The package is centered around two public classes:

CoreSGHDBSCAN

The lower-level CoreSG implementation operating on feature vectors or distance matrices.

GraphCoreSGHDBSCAN

The graph-oriented wrapper that constructs a similarity graph, converts it to a weighted structutal dissimilarity graph, and then runs CoreSGHDBSCAN.

For most users, GraphCoreSGHDBSCAN is the main entry point.

When to use this package

This package is especially useful when:

  • you work with very high-dimensional data, and simple metrics like Euclidean distance alone is not the best description of local structure

  • a similarity graph is more meaningful than a raw feature-space view

  • you want to compare several min_samples values efficiently in one run

  • you want HDBSCAN*-style hierarchical clustering behavior on top of a graph-based representation

  • you already have a graph or adjacency matrix and want to cluster directly from it

Typical workflow

A typical graph-based clustering workflow in this package is:

  1. construct or provide a similarity graph

  2. convert it into a weighted structural similarity graph

  3. convert similarity to dissimilarity

  4. ensure graph connectivity

  5. run CoreSGHDBSCAN for one or more min_samples values

  6. inspect the condensed tree and choose a solution

  7. optionally reassign noise points if no_noise=True

Typical entry point

For most users, the main entry point is:

from coresg_graphhdbscan import GraphCoreSGHDBSCAN

A simple starting example is:

from coresg_graphhdbscan import GraphCoreSGHDBSCAN

model = GraphCoreSGHDBSCAN(
    min_samples=10,
    sim_graph_method="sc_umap",
    metric="euclidean",
    n_neighbors=15,
    no_noise=True,
    heuristic_connect=False,
)

model.fit(X)
labels = model.fit_predict(X)

Stored results after fitting

After fitting, the package stores results for each tested min_samples value.

The main user-facing object is GraphCoreSGHDBSCAN. Internally, it runs a Core-SG engine across one or more min_samples values and stores per-m results.

The most important fitted result containers are:

  • labels_by_m_: dictionary mapping each fitted min_samples value to its stored cluster labels.

  • condensed_trees_: dictionary mapping each fitted min_samples value to its condensed tree object.

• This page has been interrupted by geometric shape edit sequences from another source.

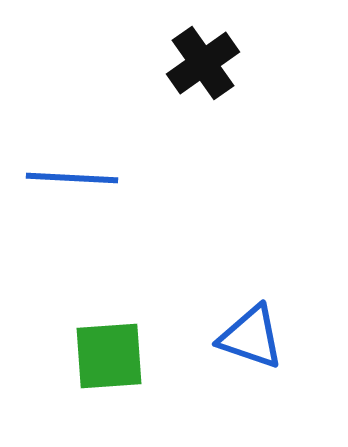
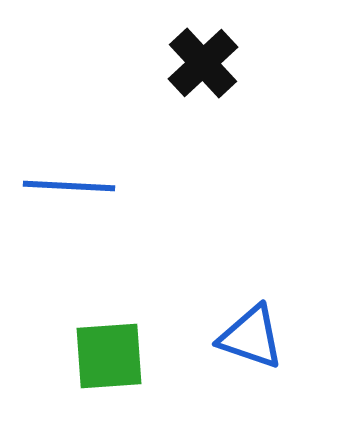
black cross: rotated 8 degrees counterclockwise
blue line: moved 3 px left, 8 px down
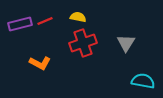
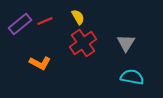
yellow semicircle: rotated 49 degrees clockwise
purple rectangle: rotated 25 degrees counterclockwise
red cross: rotated 16 degrees counterclockwise
cyan semicircle: moved 11 px left, 4 px up
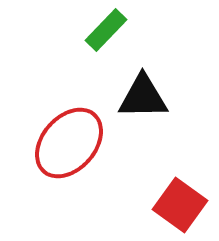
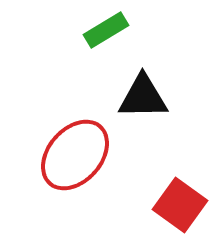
green rectangle: rotated 15 degrees clockwise
red ellipse: moved 6 px right, 12 px down
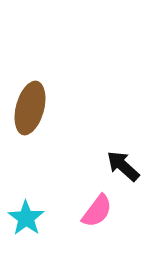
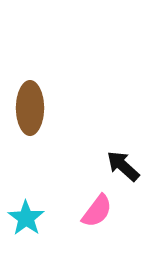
brown ellipse: rotated 15 degrees counterclockwise
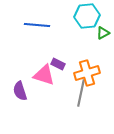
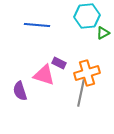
purple rectangle: moved 1 px right, 1 px up
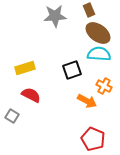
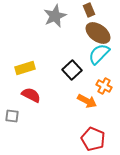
gray star: rotated 20 degrees counterclockwise
cyan semicircle: rotated 50 degrees counterclockwise
black square: rotated 24 degrees counterclockwise
gray square: rotated 24 degrees counterclockwise
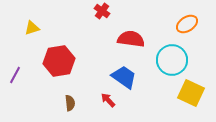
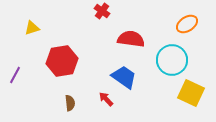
red hexagon: moved 3 px right
red arrow: moved 2 px left, 1 px up
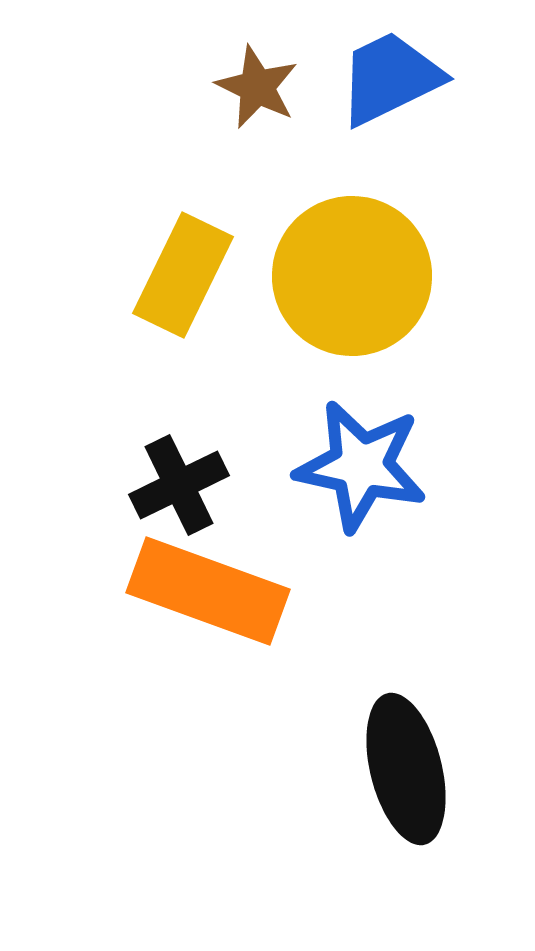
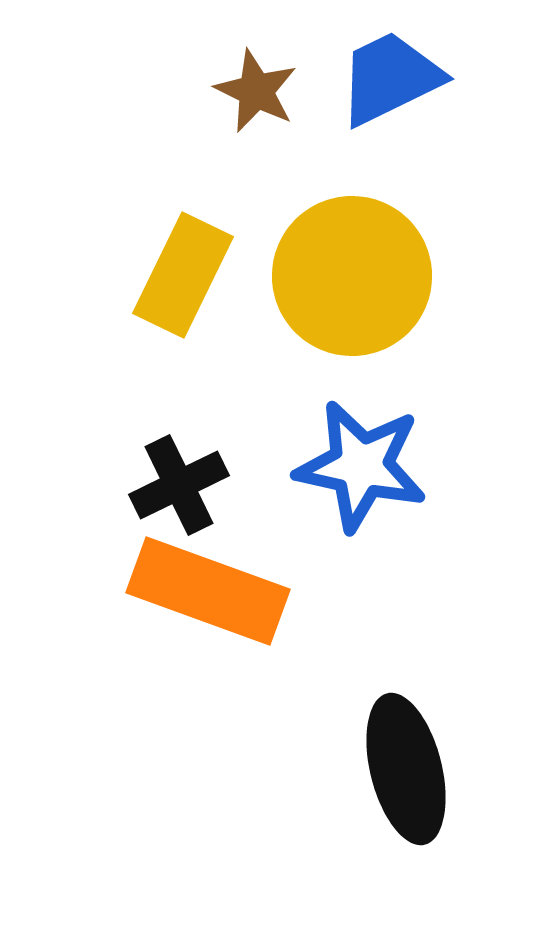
brown star: moved 1 px left, 4 px down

  • models_: dictionary mapping each fitted min_samples value to a saved model object when save_models=True.

This makes it possible to inspect a fitted solution directly without re-running the model.

Typical post-fit access looks like:

g.fit(X)

labels_10 = g.labels_by_m_[10]
tree_10 = g.condensed_trees_[10]

# only available when save_models=True
model_10 = g.models_[10]